# [Task requirements]
Can you copy out every line of the material below, character for character?

# [Input data]
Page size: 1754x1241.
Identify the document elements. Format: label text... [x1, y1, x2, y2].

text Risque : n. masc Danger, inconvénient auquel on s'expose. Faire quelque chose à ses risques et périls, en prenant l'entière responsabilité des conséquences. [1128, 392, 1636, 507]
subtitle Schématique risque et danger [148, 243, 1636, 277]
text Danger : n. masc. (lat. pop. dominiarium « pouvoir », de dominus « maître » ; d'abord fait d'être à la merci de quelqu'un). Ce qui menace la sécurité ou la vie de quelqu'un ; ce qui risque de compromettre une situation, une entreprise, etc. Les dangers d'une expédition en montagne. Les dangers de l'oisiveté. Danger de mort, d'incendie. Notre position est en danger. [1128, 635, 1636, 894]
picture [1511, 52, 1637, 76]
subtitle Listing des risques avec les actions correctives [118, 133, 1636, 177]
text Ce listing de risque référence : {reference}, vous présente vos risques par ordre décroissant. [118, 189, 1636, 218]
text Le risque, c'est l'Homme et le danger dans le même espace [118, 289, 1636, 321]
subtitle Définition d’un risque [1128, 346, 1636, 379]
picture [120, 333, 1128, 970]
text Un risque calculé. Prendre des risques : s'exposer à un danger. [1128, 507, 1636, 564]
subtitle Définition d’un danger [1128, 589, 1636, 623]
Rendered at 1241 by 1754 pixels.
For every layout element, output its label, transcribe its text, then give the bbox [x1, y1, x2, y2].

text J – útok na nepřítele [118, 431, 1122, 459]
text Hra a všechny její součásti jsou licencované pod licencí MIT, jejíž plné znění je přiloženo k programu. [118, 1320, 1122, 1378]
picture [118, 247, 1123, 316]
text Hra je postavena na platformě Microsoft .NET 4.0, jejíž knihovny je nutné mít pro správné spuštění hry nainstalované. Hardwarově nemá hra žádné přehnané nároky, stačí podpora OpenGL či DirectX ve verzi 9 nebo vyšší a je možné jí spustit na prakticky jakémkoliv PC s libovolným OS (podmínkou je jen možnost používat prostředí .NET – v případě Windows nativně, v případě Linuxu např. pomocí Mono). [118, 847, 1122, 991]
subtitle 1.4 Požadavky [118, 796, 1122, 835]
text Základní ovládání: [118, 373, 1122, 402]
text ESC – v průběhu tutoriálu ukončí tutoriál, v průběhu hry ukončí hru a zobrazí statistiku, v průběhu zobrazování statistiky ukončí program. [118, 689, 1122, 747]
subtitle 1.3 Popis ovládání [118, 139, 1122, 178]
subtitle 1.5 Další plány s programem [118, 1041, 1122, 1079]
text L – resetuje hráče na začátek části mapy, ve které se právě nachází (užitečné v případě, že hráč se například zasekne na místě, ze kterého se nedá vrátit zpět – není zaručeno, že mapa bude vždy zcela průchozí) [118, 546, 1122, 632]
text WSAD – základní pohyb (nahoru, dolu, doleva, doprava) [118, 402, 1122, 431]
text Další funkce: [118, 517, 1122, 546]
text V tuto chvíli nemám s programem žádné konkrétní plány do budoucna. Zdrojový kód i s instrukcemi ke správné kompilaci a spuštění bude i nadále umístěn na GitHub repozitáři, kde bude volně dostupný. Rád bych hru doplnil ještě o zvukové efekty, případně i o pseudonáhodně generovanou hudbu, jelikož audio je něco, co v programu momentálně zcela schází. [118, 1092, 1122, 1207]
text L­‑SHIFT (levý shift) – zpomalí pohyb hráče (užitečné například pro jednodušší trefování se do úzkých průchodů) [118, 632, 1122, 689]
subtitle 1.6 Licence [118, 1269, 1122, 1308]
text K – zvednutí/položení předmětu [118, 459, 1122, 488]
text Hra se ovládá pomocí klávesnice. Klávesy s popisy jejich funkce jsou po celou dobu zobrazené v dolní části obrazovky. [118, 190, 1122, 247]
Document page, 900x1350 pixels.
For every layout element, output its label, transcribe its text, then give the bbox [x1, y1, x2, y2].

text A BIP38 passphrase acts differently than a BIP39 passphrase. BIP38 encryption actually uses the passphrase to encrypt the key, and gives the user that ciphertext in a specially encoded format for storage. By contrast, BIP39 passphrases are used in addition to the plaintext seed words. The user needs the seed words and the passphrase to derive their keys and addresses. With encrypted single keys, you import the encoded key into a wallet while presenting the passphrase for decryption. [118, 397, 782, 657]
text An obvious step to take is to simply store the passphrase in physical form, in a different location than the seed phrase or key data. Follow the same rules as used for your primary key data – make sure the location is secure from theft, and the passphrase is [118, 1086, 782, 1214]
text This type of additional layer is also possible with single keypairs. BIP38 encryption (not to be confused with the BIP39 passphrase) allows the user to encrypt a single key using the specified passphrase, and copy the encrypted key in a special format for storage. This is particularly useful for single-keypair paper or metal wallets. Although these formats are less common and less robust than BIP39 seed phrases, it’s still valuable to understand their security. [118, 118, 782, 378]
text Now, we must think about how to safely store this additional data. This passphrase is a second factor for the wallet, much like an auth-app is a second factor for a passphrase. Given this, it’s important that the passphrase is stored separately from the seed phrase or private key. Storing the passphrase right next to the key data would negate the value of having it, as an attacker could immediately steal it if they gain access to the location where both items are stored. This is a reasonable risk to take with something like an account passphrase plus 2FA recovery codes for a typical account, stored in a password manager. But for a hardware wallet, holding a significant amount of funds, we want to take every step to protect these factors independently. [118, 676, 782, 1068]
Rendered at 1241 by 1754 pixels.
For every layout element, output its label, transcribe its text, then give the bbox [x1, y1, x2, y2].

# [Exercise solution]
Page size: 1754x1241.
Identify the document elements. Format: label text... [x1, y1, x2, y2].

text Risque : n. masc Danger, inconvénient auquel on s'expose. Faire quelque chose à ses risques et périls, en prenant l'entière responsabilité des conséquences. [1128, 392, 1636, 507]
subtitle Schématique risque et danger [148, 243, 1636, 277]
text Danger : n. masc. (lat. pop. dominiarium « pouvoir », de dominus « maître » ; d'abord fait d'être à la merci de quelqu'un). Ce qui menace la sécurité ou la vie de quelqu'un ; ce qui risque de compromettre une situation, une entreprise, etc. Les dangers d'une expédition en montagne. Les dangers de l'oisiveté. Danger de mort, d'incendie. Notre position est en danger. [1128, 635, 1636, 894]
picture [1511, 52, 1637, 76]
subtitle Listing des risques avec les actions correctives [118, 133, 1636, 177]
text Ce listing de risque référence : {reference}, vous présente vos risques par ordre décroissant. [118, 189, 1636, 218]
text Le risque, c'est l'Homme et le danger dans le même espace [118, 289, 1636, 321]
subtitle Définition d’un risque [1128, 346, 1636, 379]
picture [120, 333, 1128, 970]
text Un risque calculé. Prendre des risques : s'exposer à un danger. [1128, 507, 1636, 564]
subtitle Définition d’un danger [1128, 589, 1636, 623]
Rendered at 1241 by 1754 pixels.
For every layout element, output its label, transcribe its text, then give the bbox [x1, y1, x2, y2].

text J – útok na nepřítele [118, 431, 1122, 459]
text Hra a všechny její součásti jsou licencované pod licencí MIT, jejíž plné znění je přiloženo k programu. [118, 1320, 1122, 1378]
picture [118, 247, 1123, 316]
text Hra je postavena na platformě Microsoft .NET 4.0, jejíž knihovny je nutné mít pro správné spuštění hry nainstalované. Hardwarově nemá hra žádné přehnané nároky, stačí podpora OpenGL či DirectX ve verzi 9 nebo vyšší a je možné jí spustit na prakticky jakémkoliv PC s libovolným OS (podmínkou je jen možnost používat prostředí .NET – v případě Windows nativně, v případě Linuxu např. pomocí Mono). [118, 847, 1122, 991]
subtitle 1.4 Požadavky [118, 796, 1122, 835]
text Základní ovládání: [118, 373, 1122, 402]
text ESC – v průběhu tutoriálu ukončí tutoriál, v průběhu hry ukončí hru a zobrazí statistiku, v průběhu zobrazování statistiky ukončí program. [118, 689, 1122, 747]
subtitle 1.3 Popis ovládání [118, 139, 1122, 178]
subtitle 1.5 Další plány s programem [118, 1041, 1122, 1079]
text L – resetuje hráče na začátek části mapy, ve které se právě nachází (užitečné v případě, že hráč se například zasekne na místě, ze kterého se nedá vrátit zpět – není zaručeno, že mapa bude vždy zcela průchozí) [118, 546, 1122, 632]
text WSAD – základní pohyb (nahoru, dolu, doleva, doprava) [118, 402, 1122, 431]
text Další funkce: [118, 517, 1122, 546]
text V tuto chvíli nemám s programem žádné konkrétní plány do budoucna. Zdrojový kód i s instrukcemi ke správné kompilaci a spuštění bude i nadále umístěn na GitHub repozitáři, kde bude volně dostupný. Rád bych hru doplnil ještě o zvukové efekty, případně i o pseudonáhodně generovanou hudbu, jelikož audio je něco, co v programu momentálně zcela schází. [118, 1092, 1122, 1207]
text L­‑SHIFT (levý shift) – zpomalí pohyb hráče (užitečné například pro jednodušší trefování se do úzkých průchodů) [118, 632, 1122, 689]
subtitle 1.6 Licence [118, 1269, 1122, 1308]
text K – zvednutí/položení předmětu [118, 459, 1122, 488]
text Hra se ovládá pomocí klávesnice. Klávesy s popisy jejich funkce jsou po celou dobu zobrazené v dolní části obrazovky. [118, 190, 1122, 247]
Document page, 900x1350 pixels.
For every layout element, output its label, transcribe its text, then give the bbox [x1, y1, x2, y2].

text A BIP38 passphrase acts differently than a BIP39 passphrase. BIP38 encryption actually uses the passphrase to encrypt the key, and gives the user that ciphertext in a specially encoded format for storage. By contrast, BIP39 passphrases are used in addition to the plaintext seed words. The user needs the seed words and the passphrase to derive their keys and addresses. With encrypted single keys, you import the encoded key into a wallet while presenting the passphrase for decryption. [118, 397, 782, 657]
text An obvious step to take is to simply store the passphrase in physical form, in a different location than the seed phrase or key data. Follow the same rules as used for your primary key data – make sure the location is secure from theft, and the passphrase is [118, 1086, 782, 1214]
text This type of additional layer is also possible with single keypairs. BIP38 encryption (not to be confused with the BIP39 passphrase) allows the user to encrypt a single key using the specified passphrase, and copy the encrypted key in a special format for storage. This is particularly useful for single-keypair paper or metal wallets. Although these formats are less common and less robust than BIP39 seed phrases, it’s still valuable to understand their security. [118, 118, 782, 378]
text Now, we must think about how to safely store this additional data. This passphrase is a second factor for the wallet, much like an auth-app is a second factor for a passphrase. Given this, it’s important that the passphrase is stored separately from the seed phrase or private key. Storing the passphrase right next to the key data would negate the value of having it, as an attacker could immediately steal it if they gain access to the location where both items are stored. This is a reasonable risk to take with something like an account passphrase plus 2FA recovery codes for a typical account, stored in a password manager. But for a hardware wallet, holding a significant amount of funds, we want to take every step to protect these factors independently. [118, 676, 782, 1068]
Rendered at 1241 by 1754 pixels.
For every layout element, output its label, transcribe its text, then give the bbox [x1, y1, x2, y2].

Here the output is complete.